Os prados de ervas marinhas desempenham um papel importante na biodiversidade, segurança alimentar e mitigação climática, mas estão em declínio acelerado em todo o mundo devido a atividades humanas. A proteção eficaz requer coleta e mapeamento padronizados de dados. Na Indonésia, a inconsistência de métodos e a falta de coordenação resultam em dados fragmentados, dificultando o mapeamento e causando retrabalho. O novo quadro concentra-se em desafios como o apoio financeiro limitado e a falta de dados padronizados de campo e mapeamento, estabelecendo quatro estratégias: criar uma parceria nacional de mapeamento de ervas marinhas, padronizar diretrizes de coleta de dados, identificar coletores de dados por meio de pesquisas e realizar workshops de capacitação para treinar coletores na coleta de dados e estimativa de carbono. Essas estratégias permitem a criação de um conjunto de dados unificado e de alta qualidade, utilizável para mapeamento nacional, e melhoram a coordenação entre as partes interessadas.

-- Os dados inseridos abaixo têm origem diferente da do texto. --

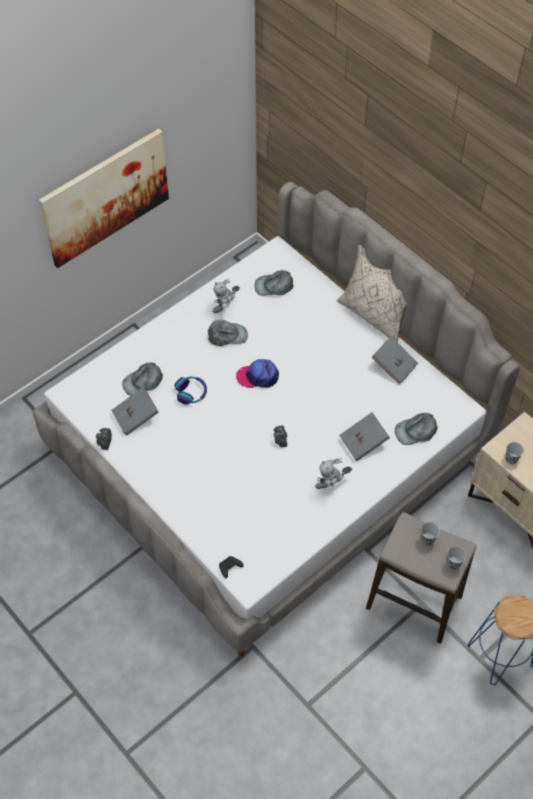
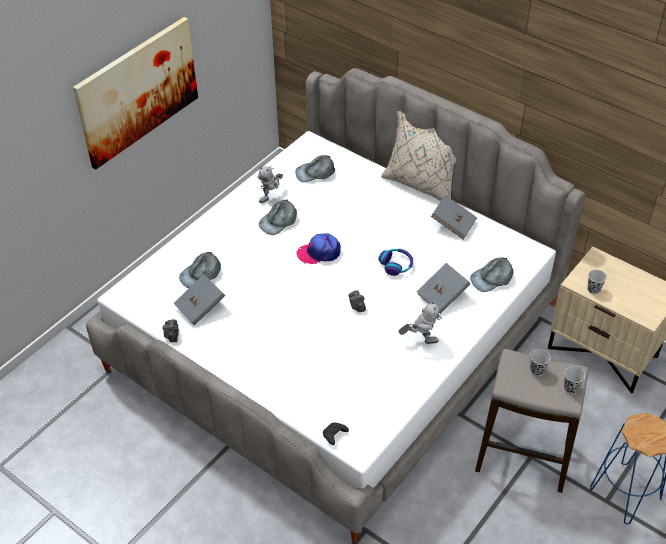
camera: 10 degrees left, 10 degrees down
headphones [174,377,207,405] -> headphones moved to [378,249,413,276]
grey cap [208,320,248,346] -> grey cap turned 150 degrees clockwise [259,199,297,235]
toy robot [315,458,352,489] -> toy robot turned 150 degrees counterclockwise [398,300,442,344]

A professora Ambo‑Rappe, ao citar o estudo, expressou a esperança de que este novo quadro ajude a resolver o problema persistente da variabilidade, utilizando a Indonésia como estudo de caso. O estudo apoia o Objetivo de Desenvolvimento Sustentável 14 (Vida na Água) da ONU, que exige a gestão e proteção sustentáveis dos ecossistemas marinhos e costeiros, ao mesmo tempo que contribui para o Objetivo 2 (Fome Zero) e o Objetivo 13 (Ação Climática) ao promover sistemas alimentares sustentáveis e uma melhor monitorização dos ecossistemas de carbono azul. A professora Ambo‑Rappe acrescentou que o quadro pode servir como modelo prático para outros países costeiros e arquipélagos que enfrentam desafios semelhantes de fragmentação de dados sobre ervas marinhas, coordenação limitada e monitorização de ecossistemas em grande escala.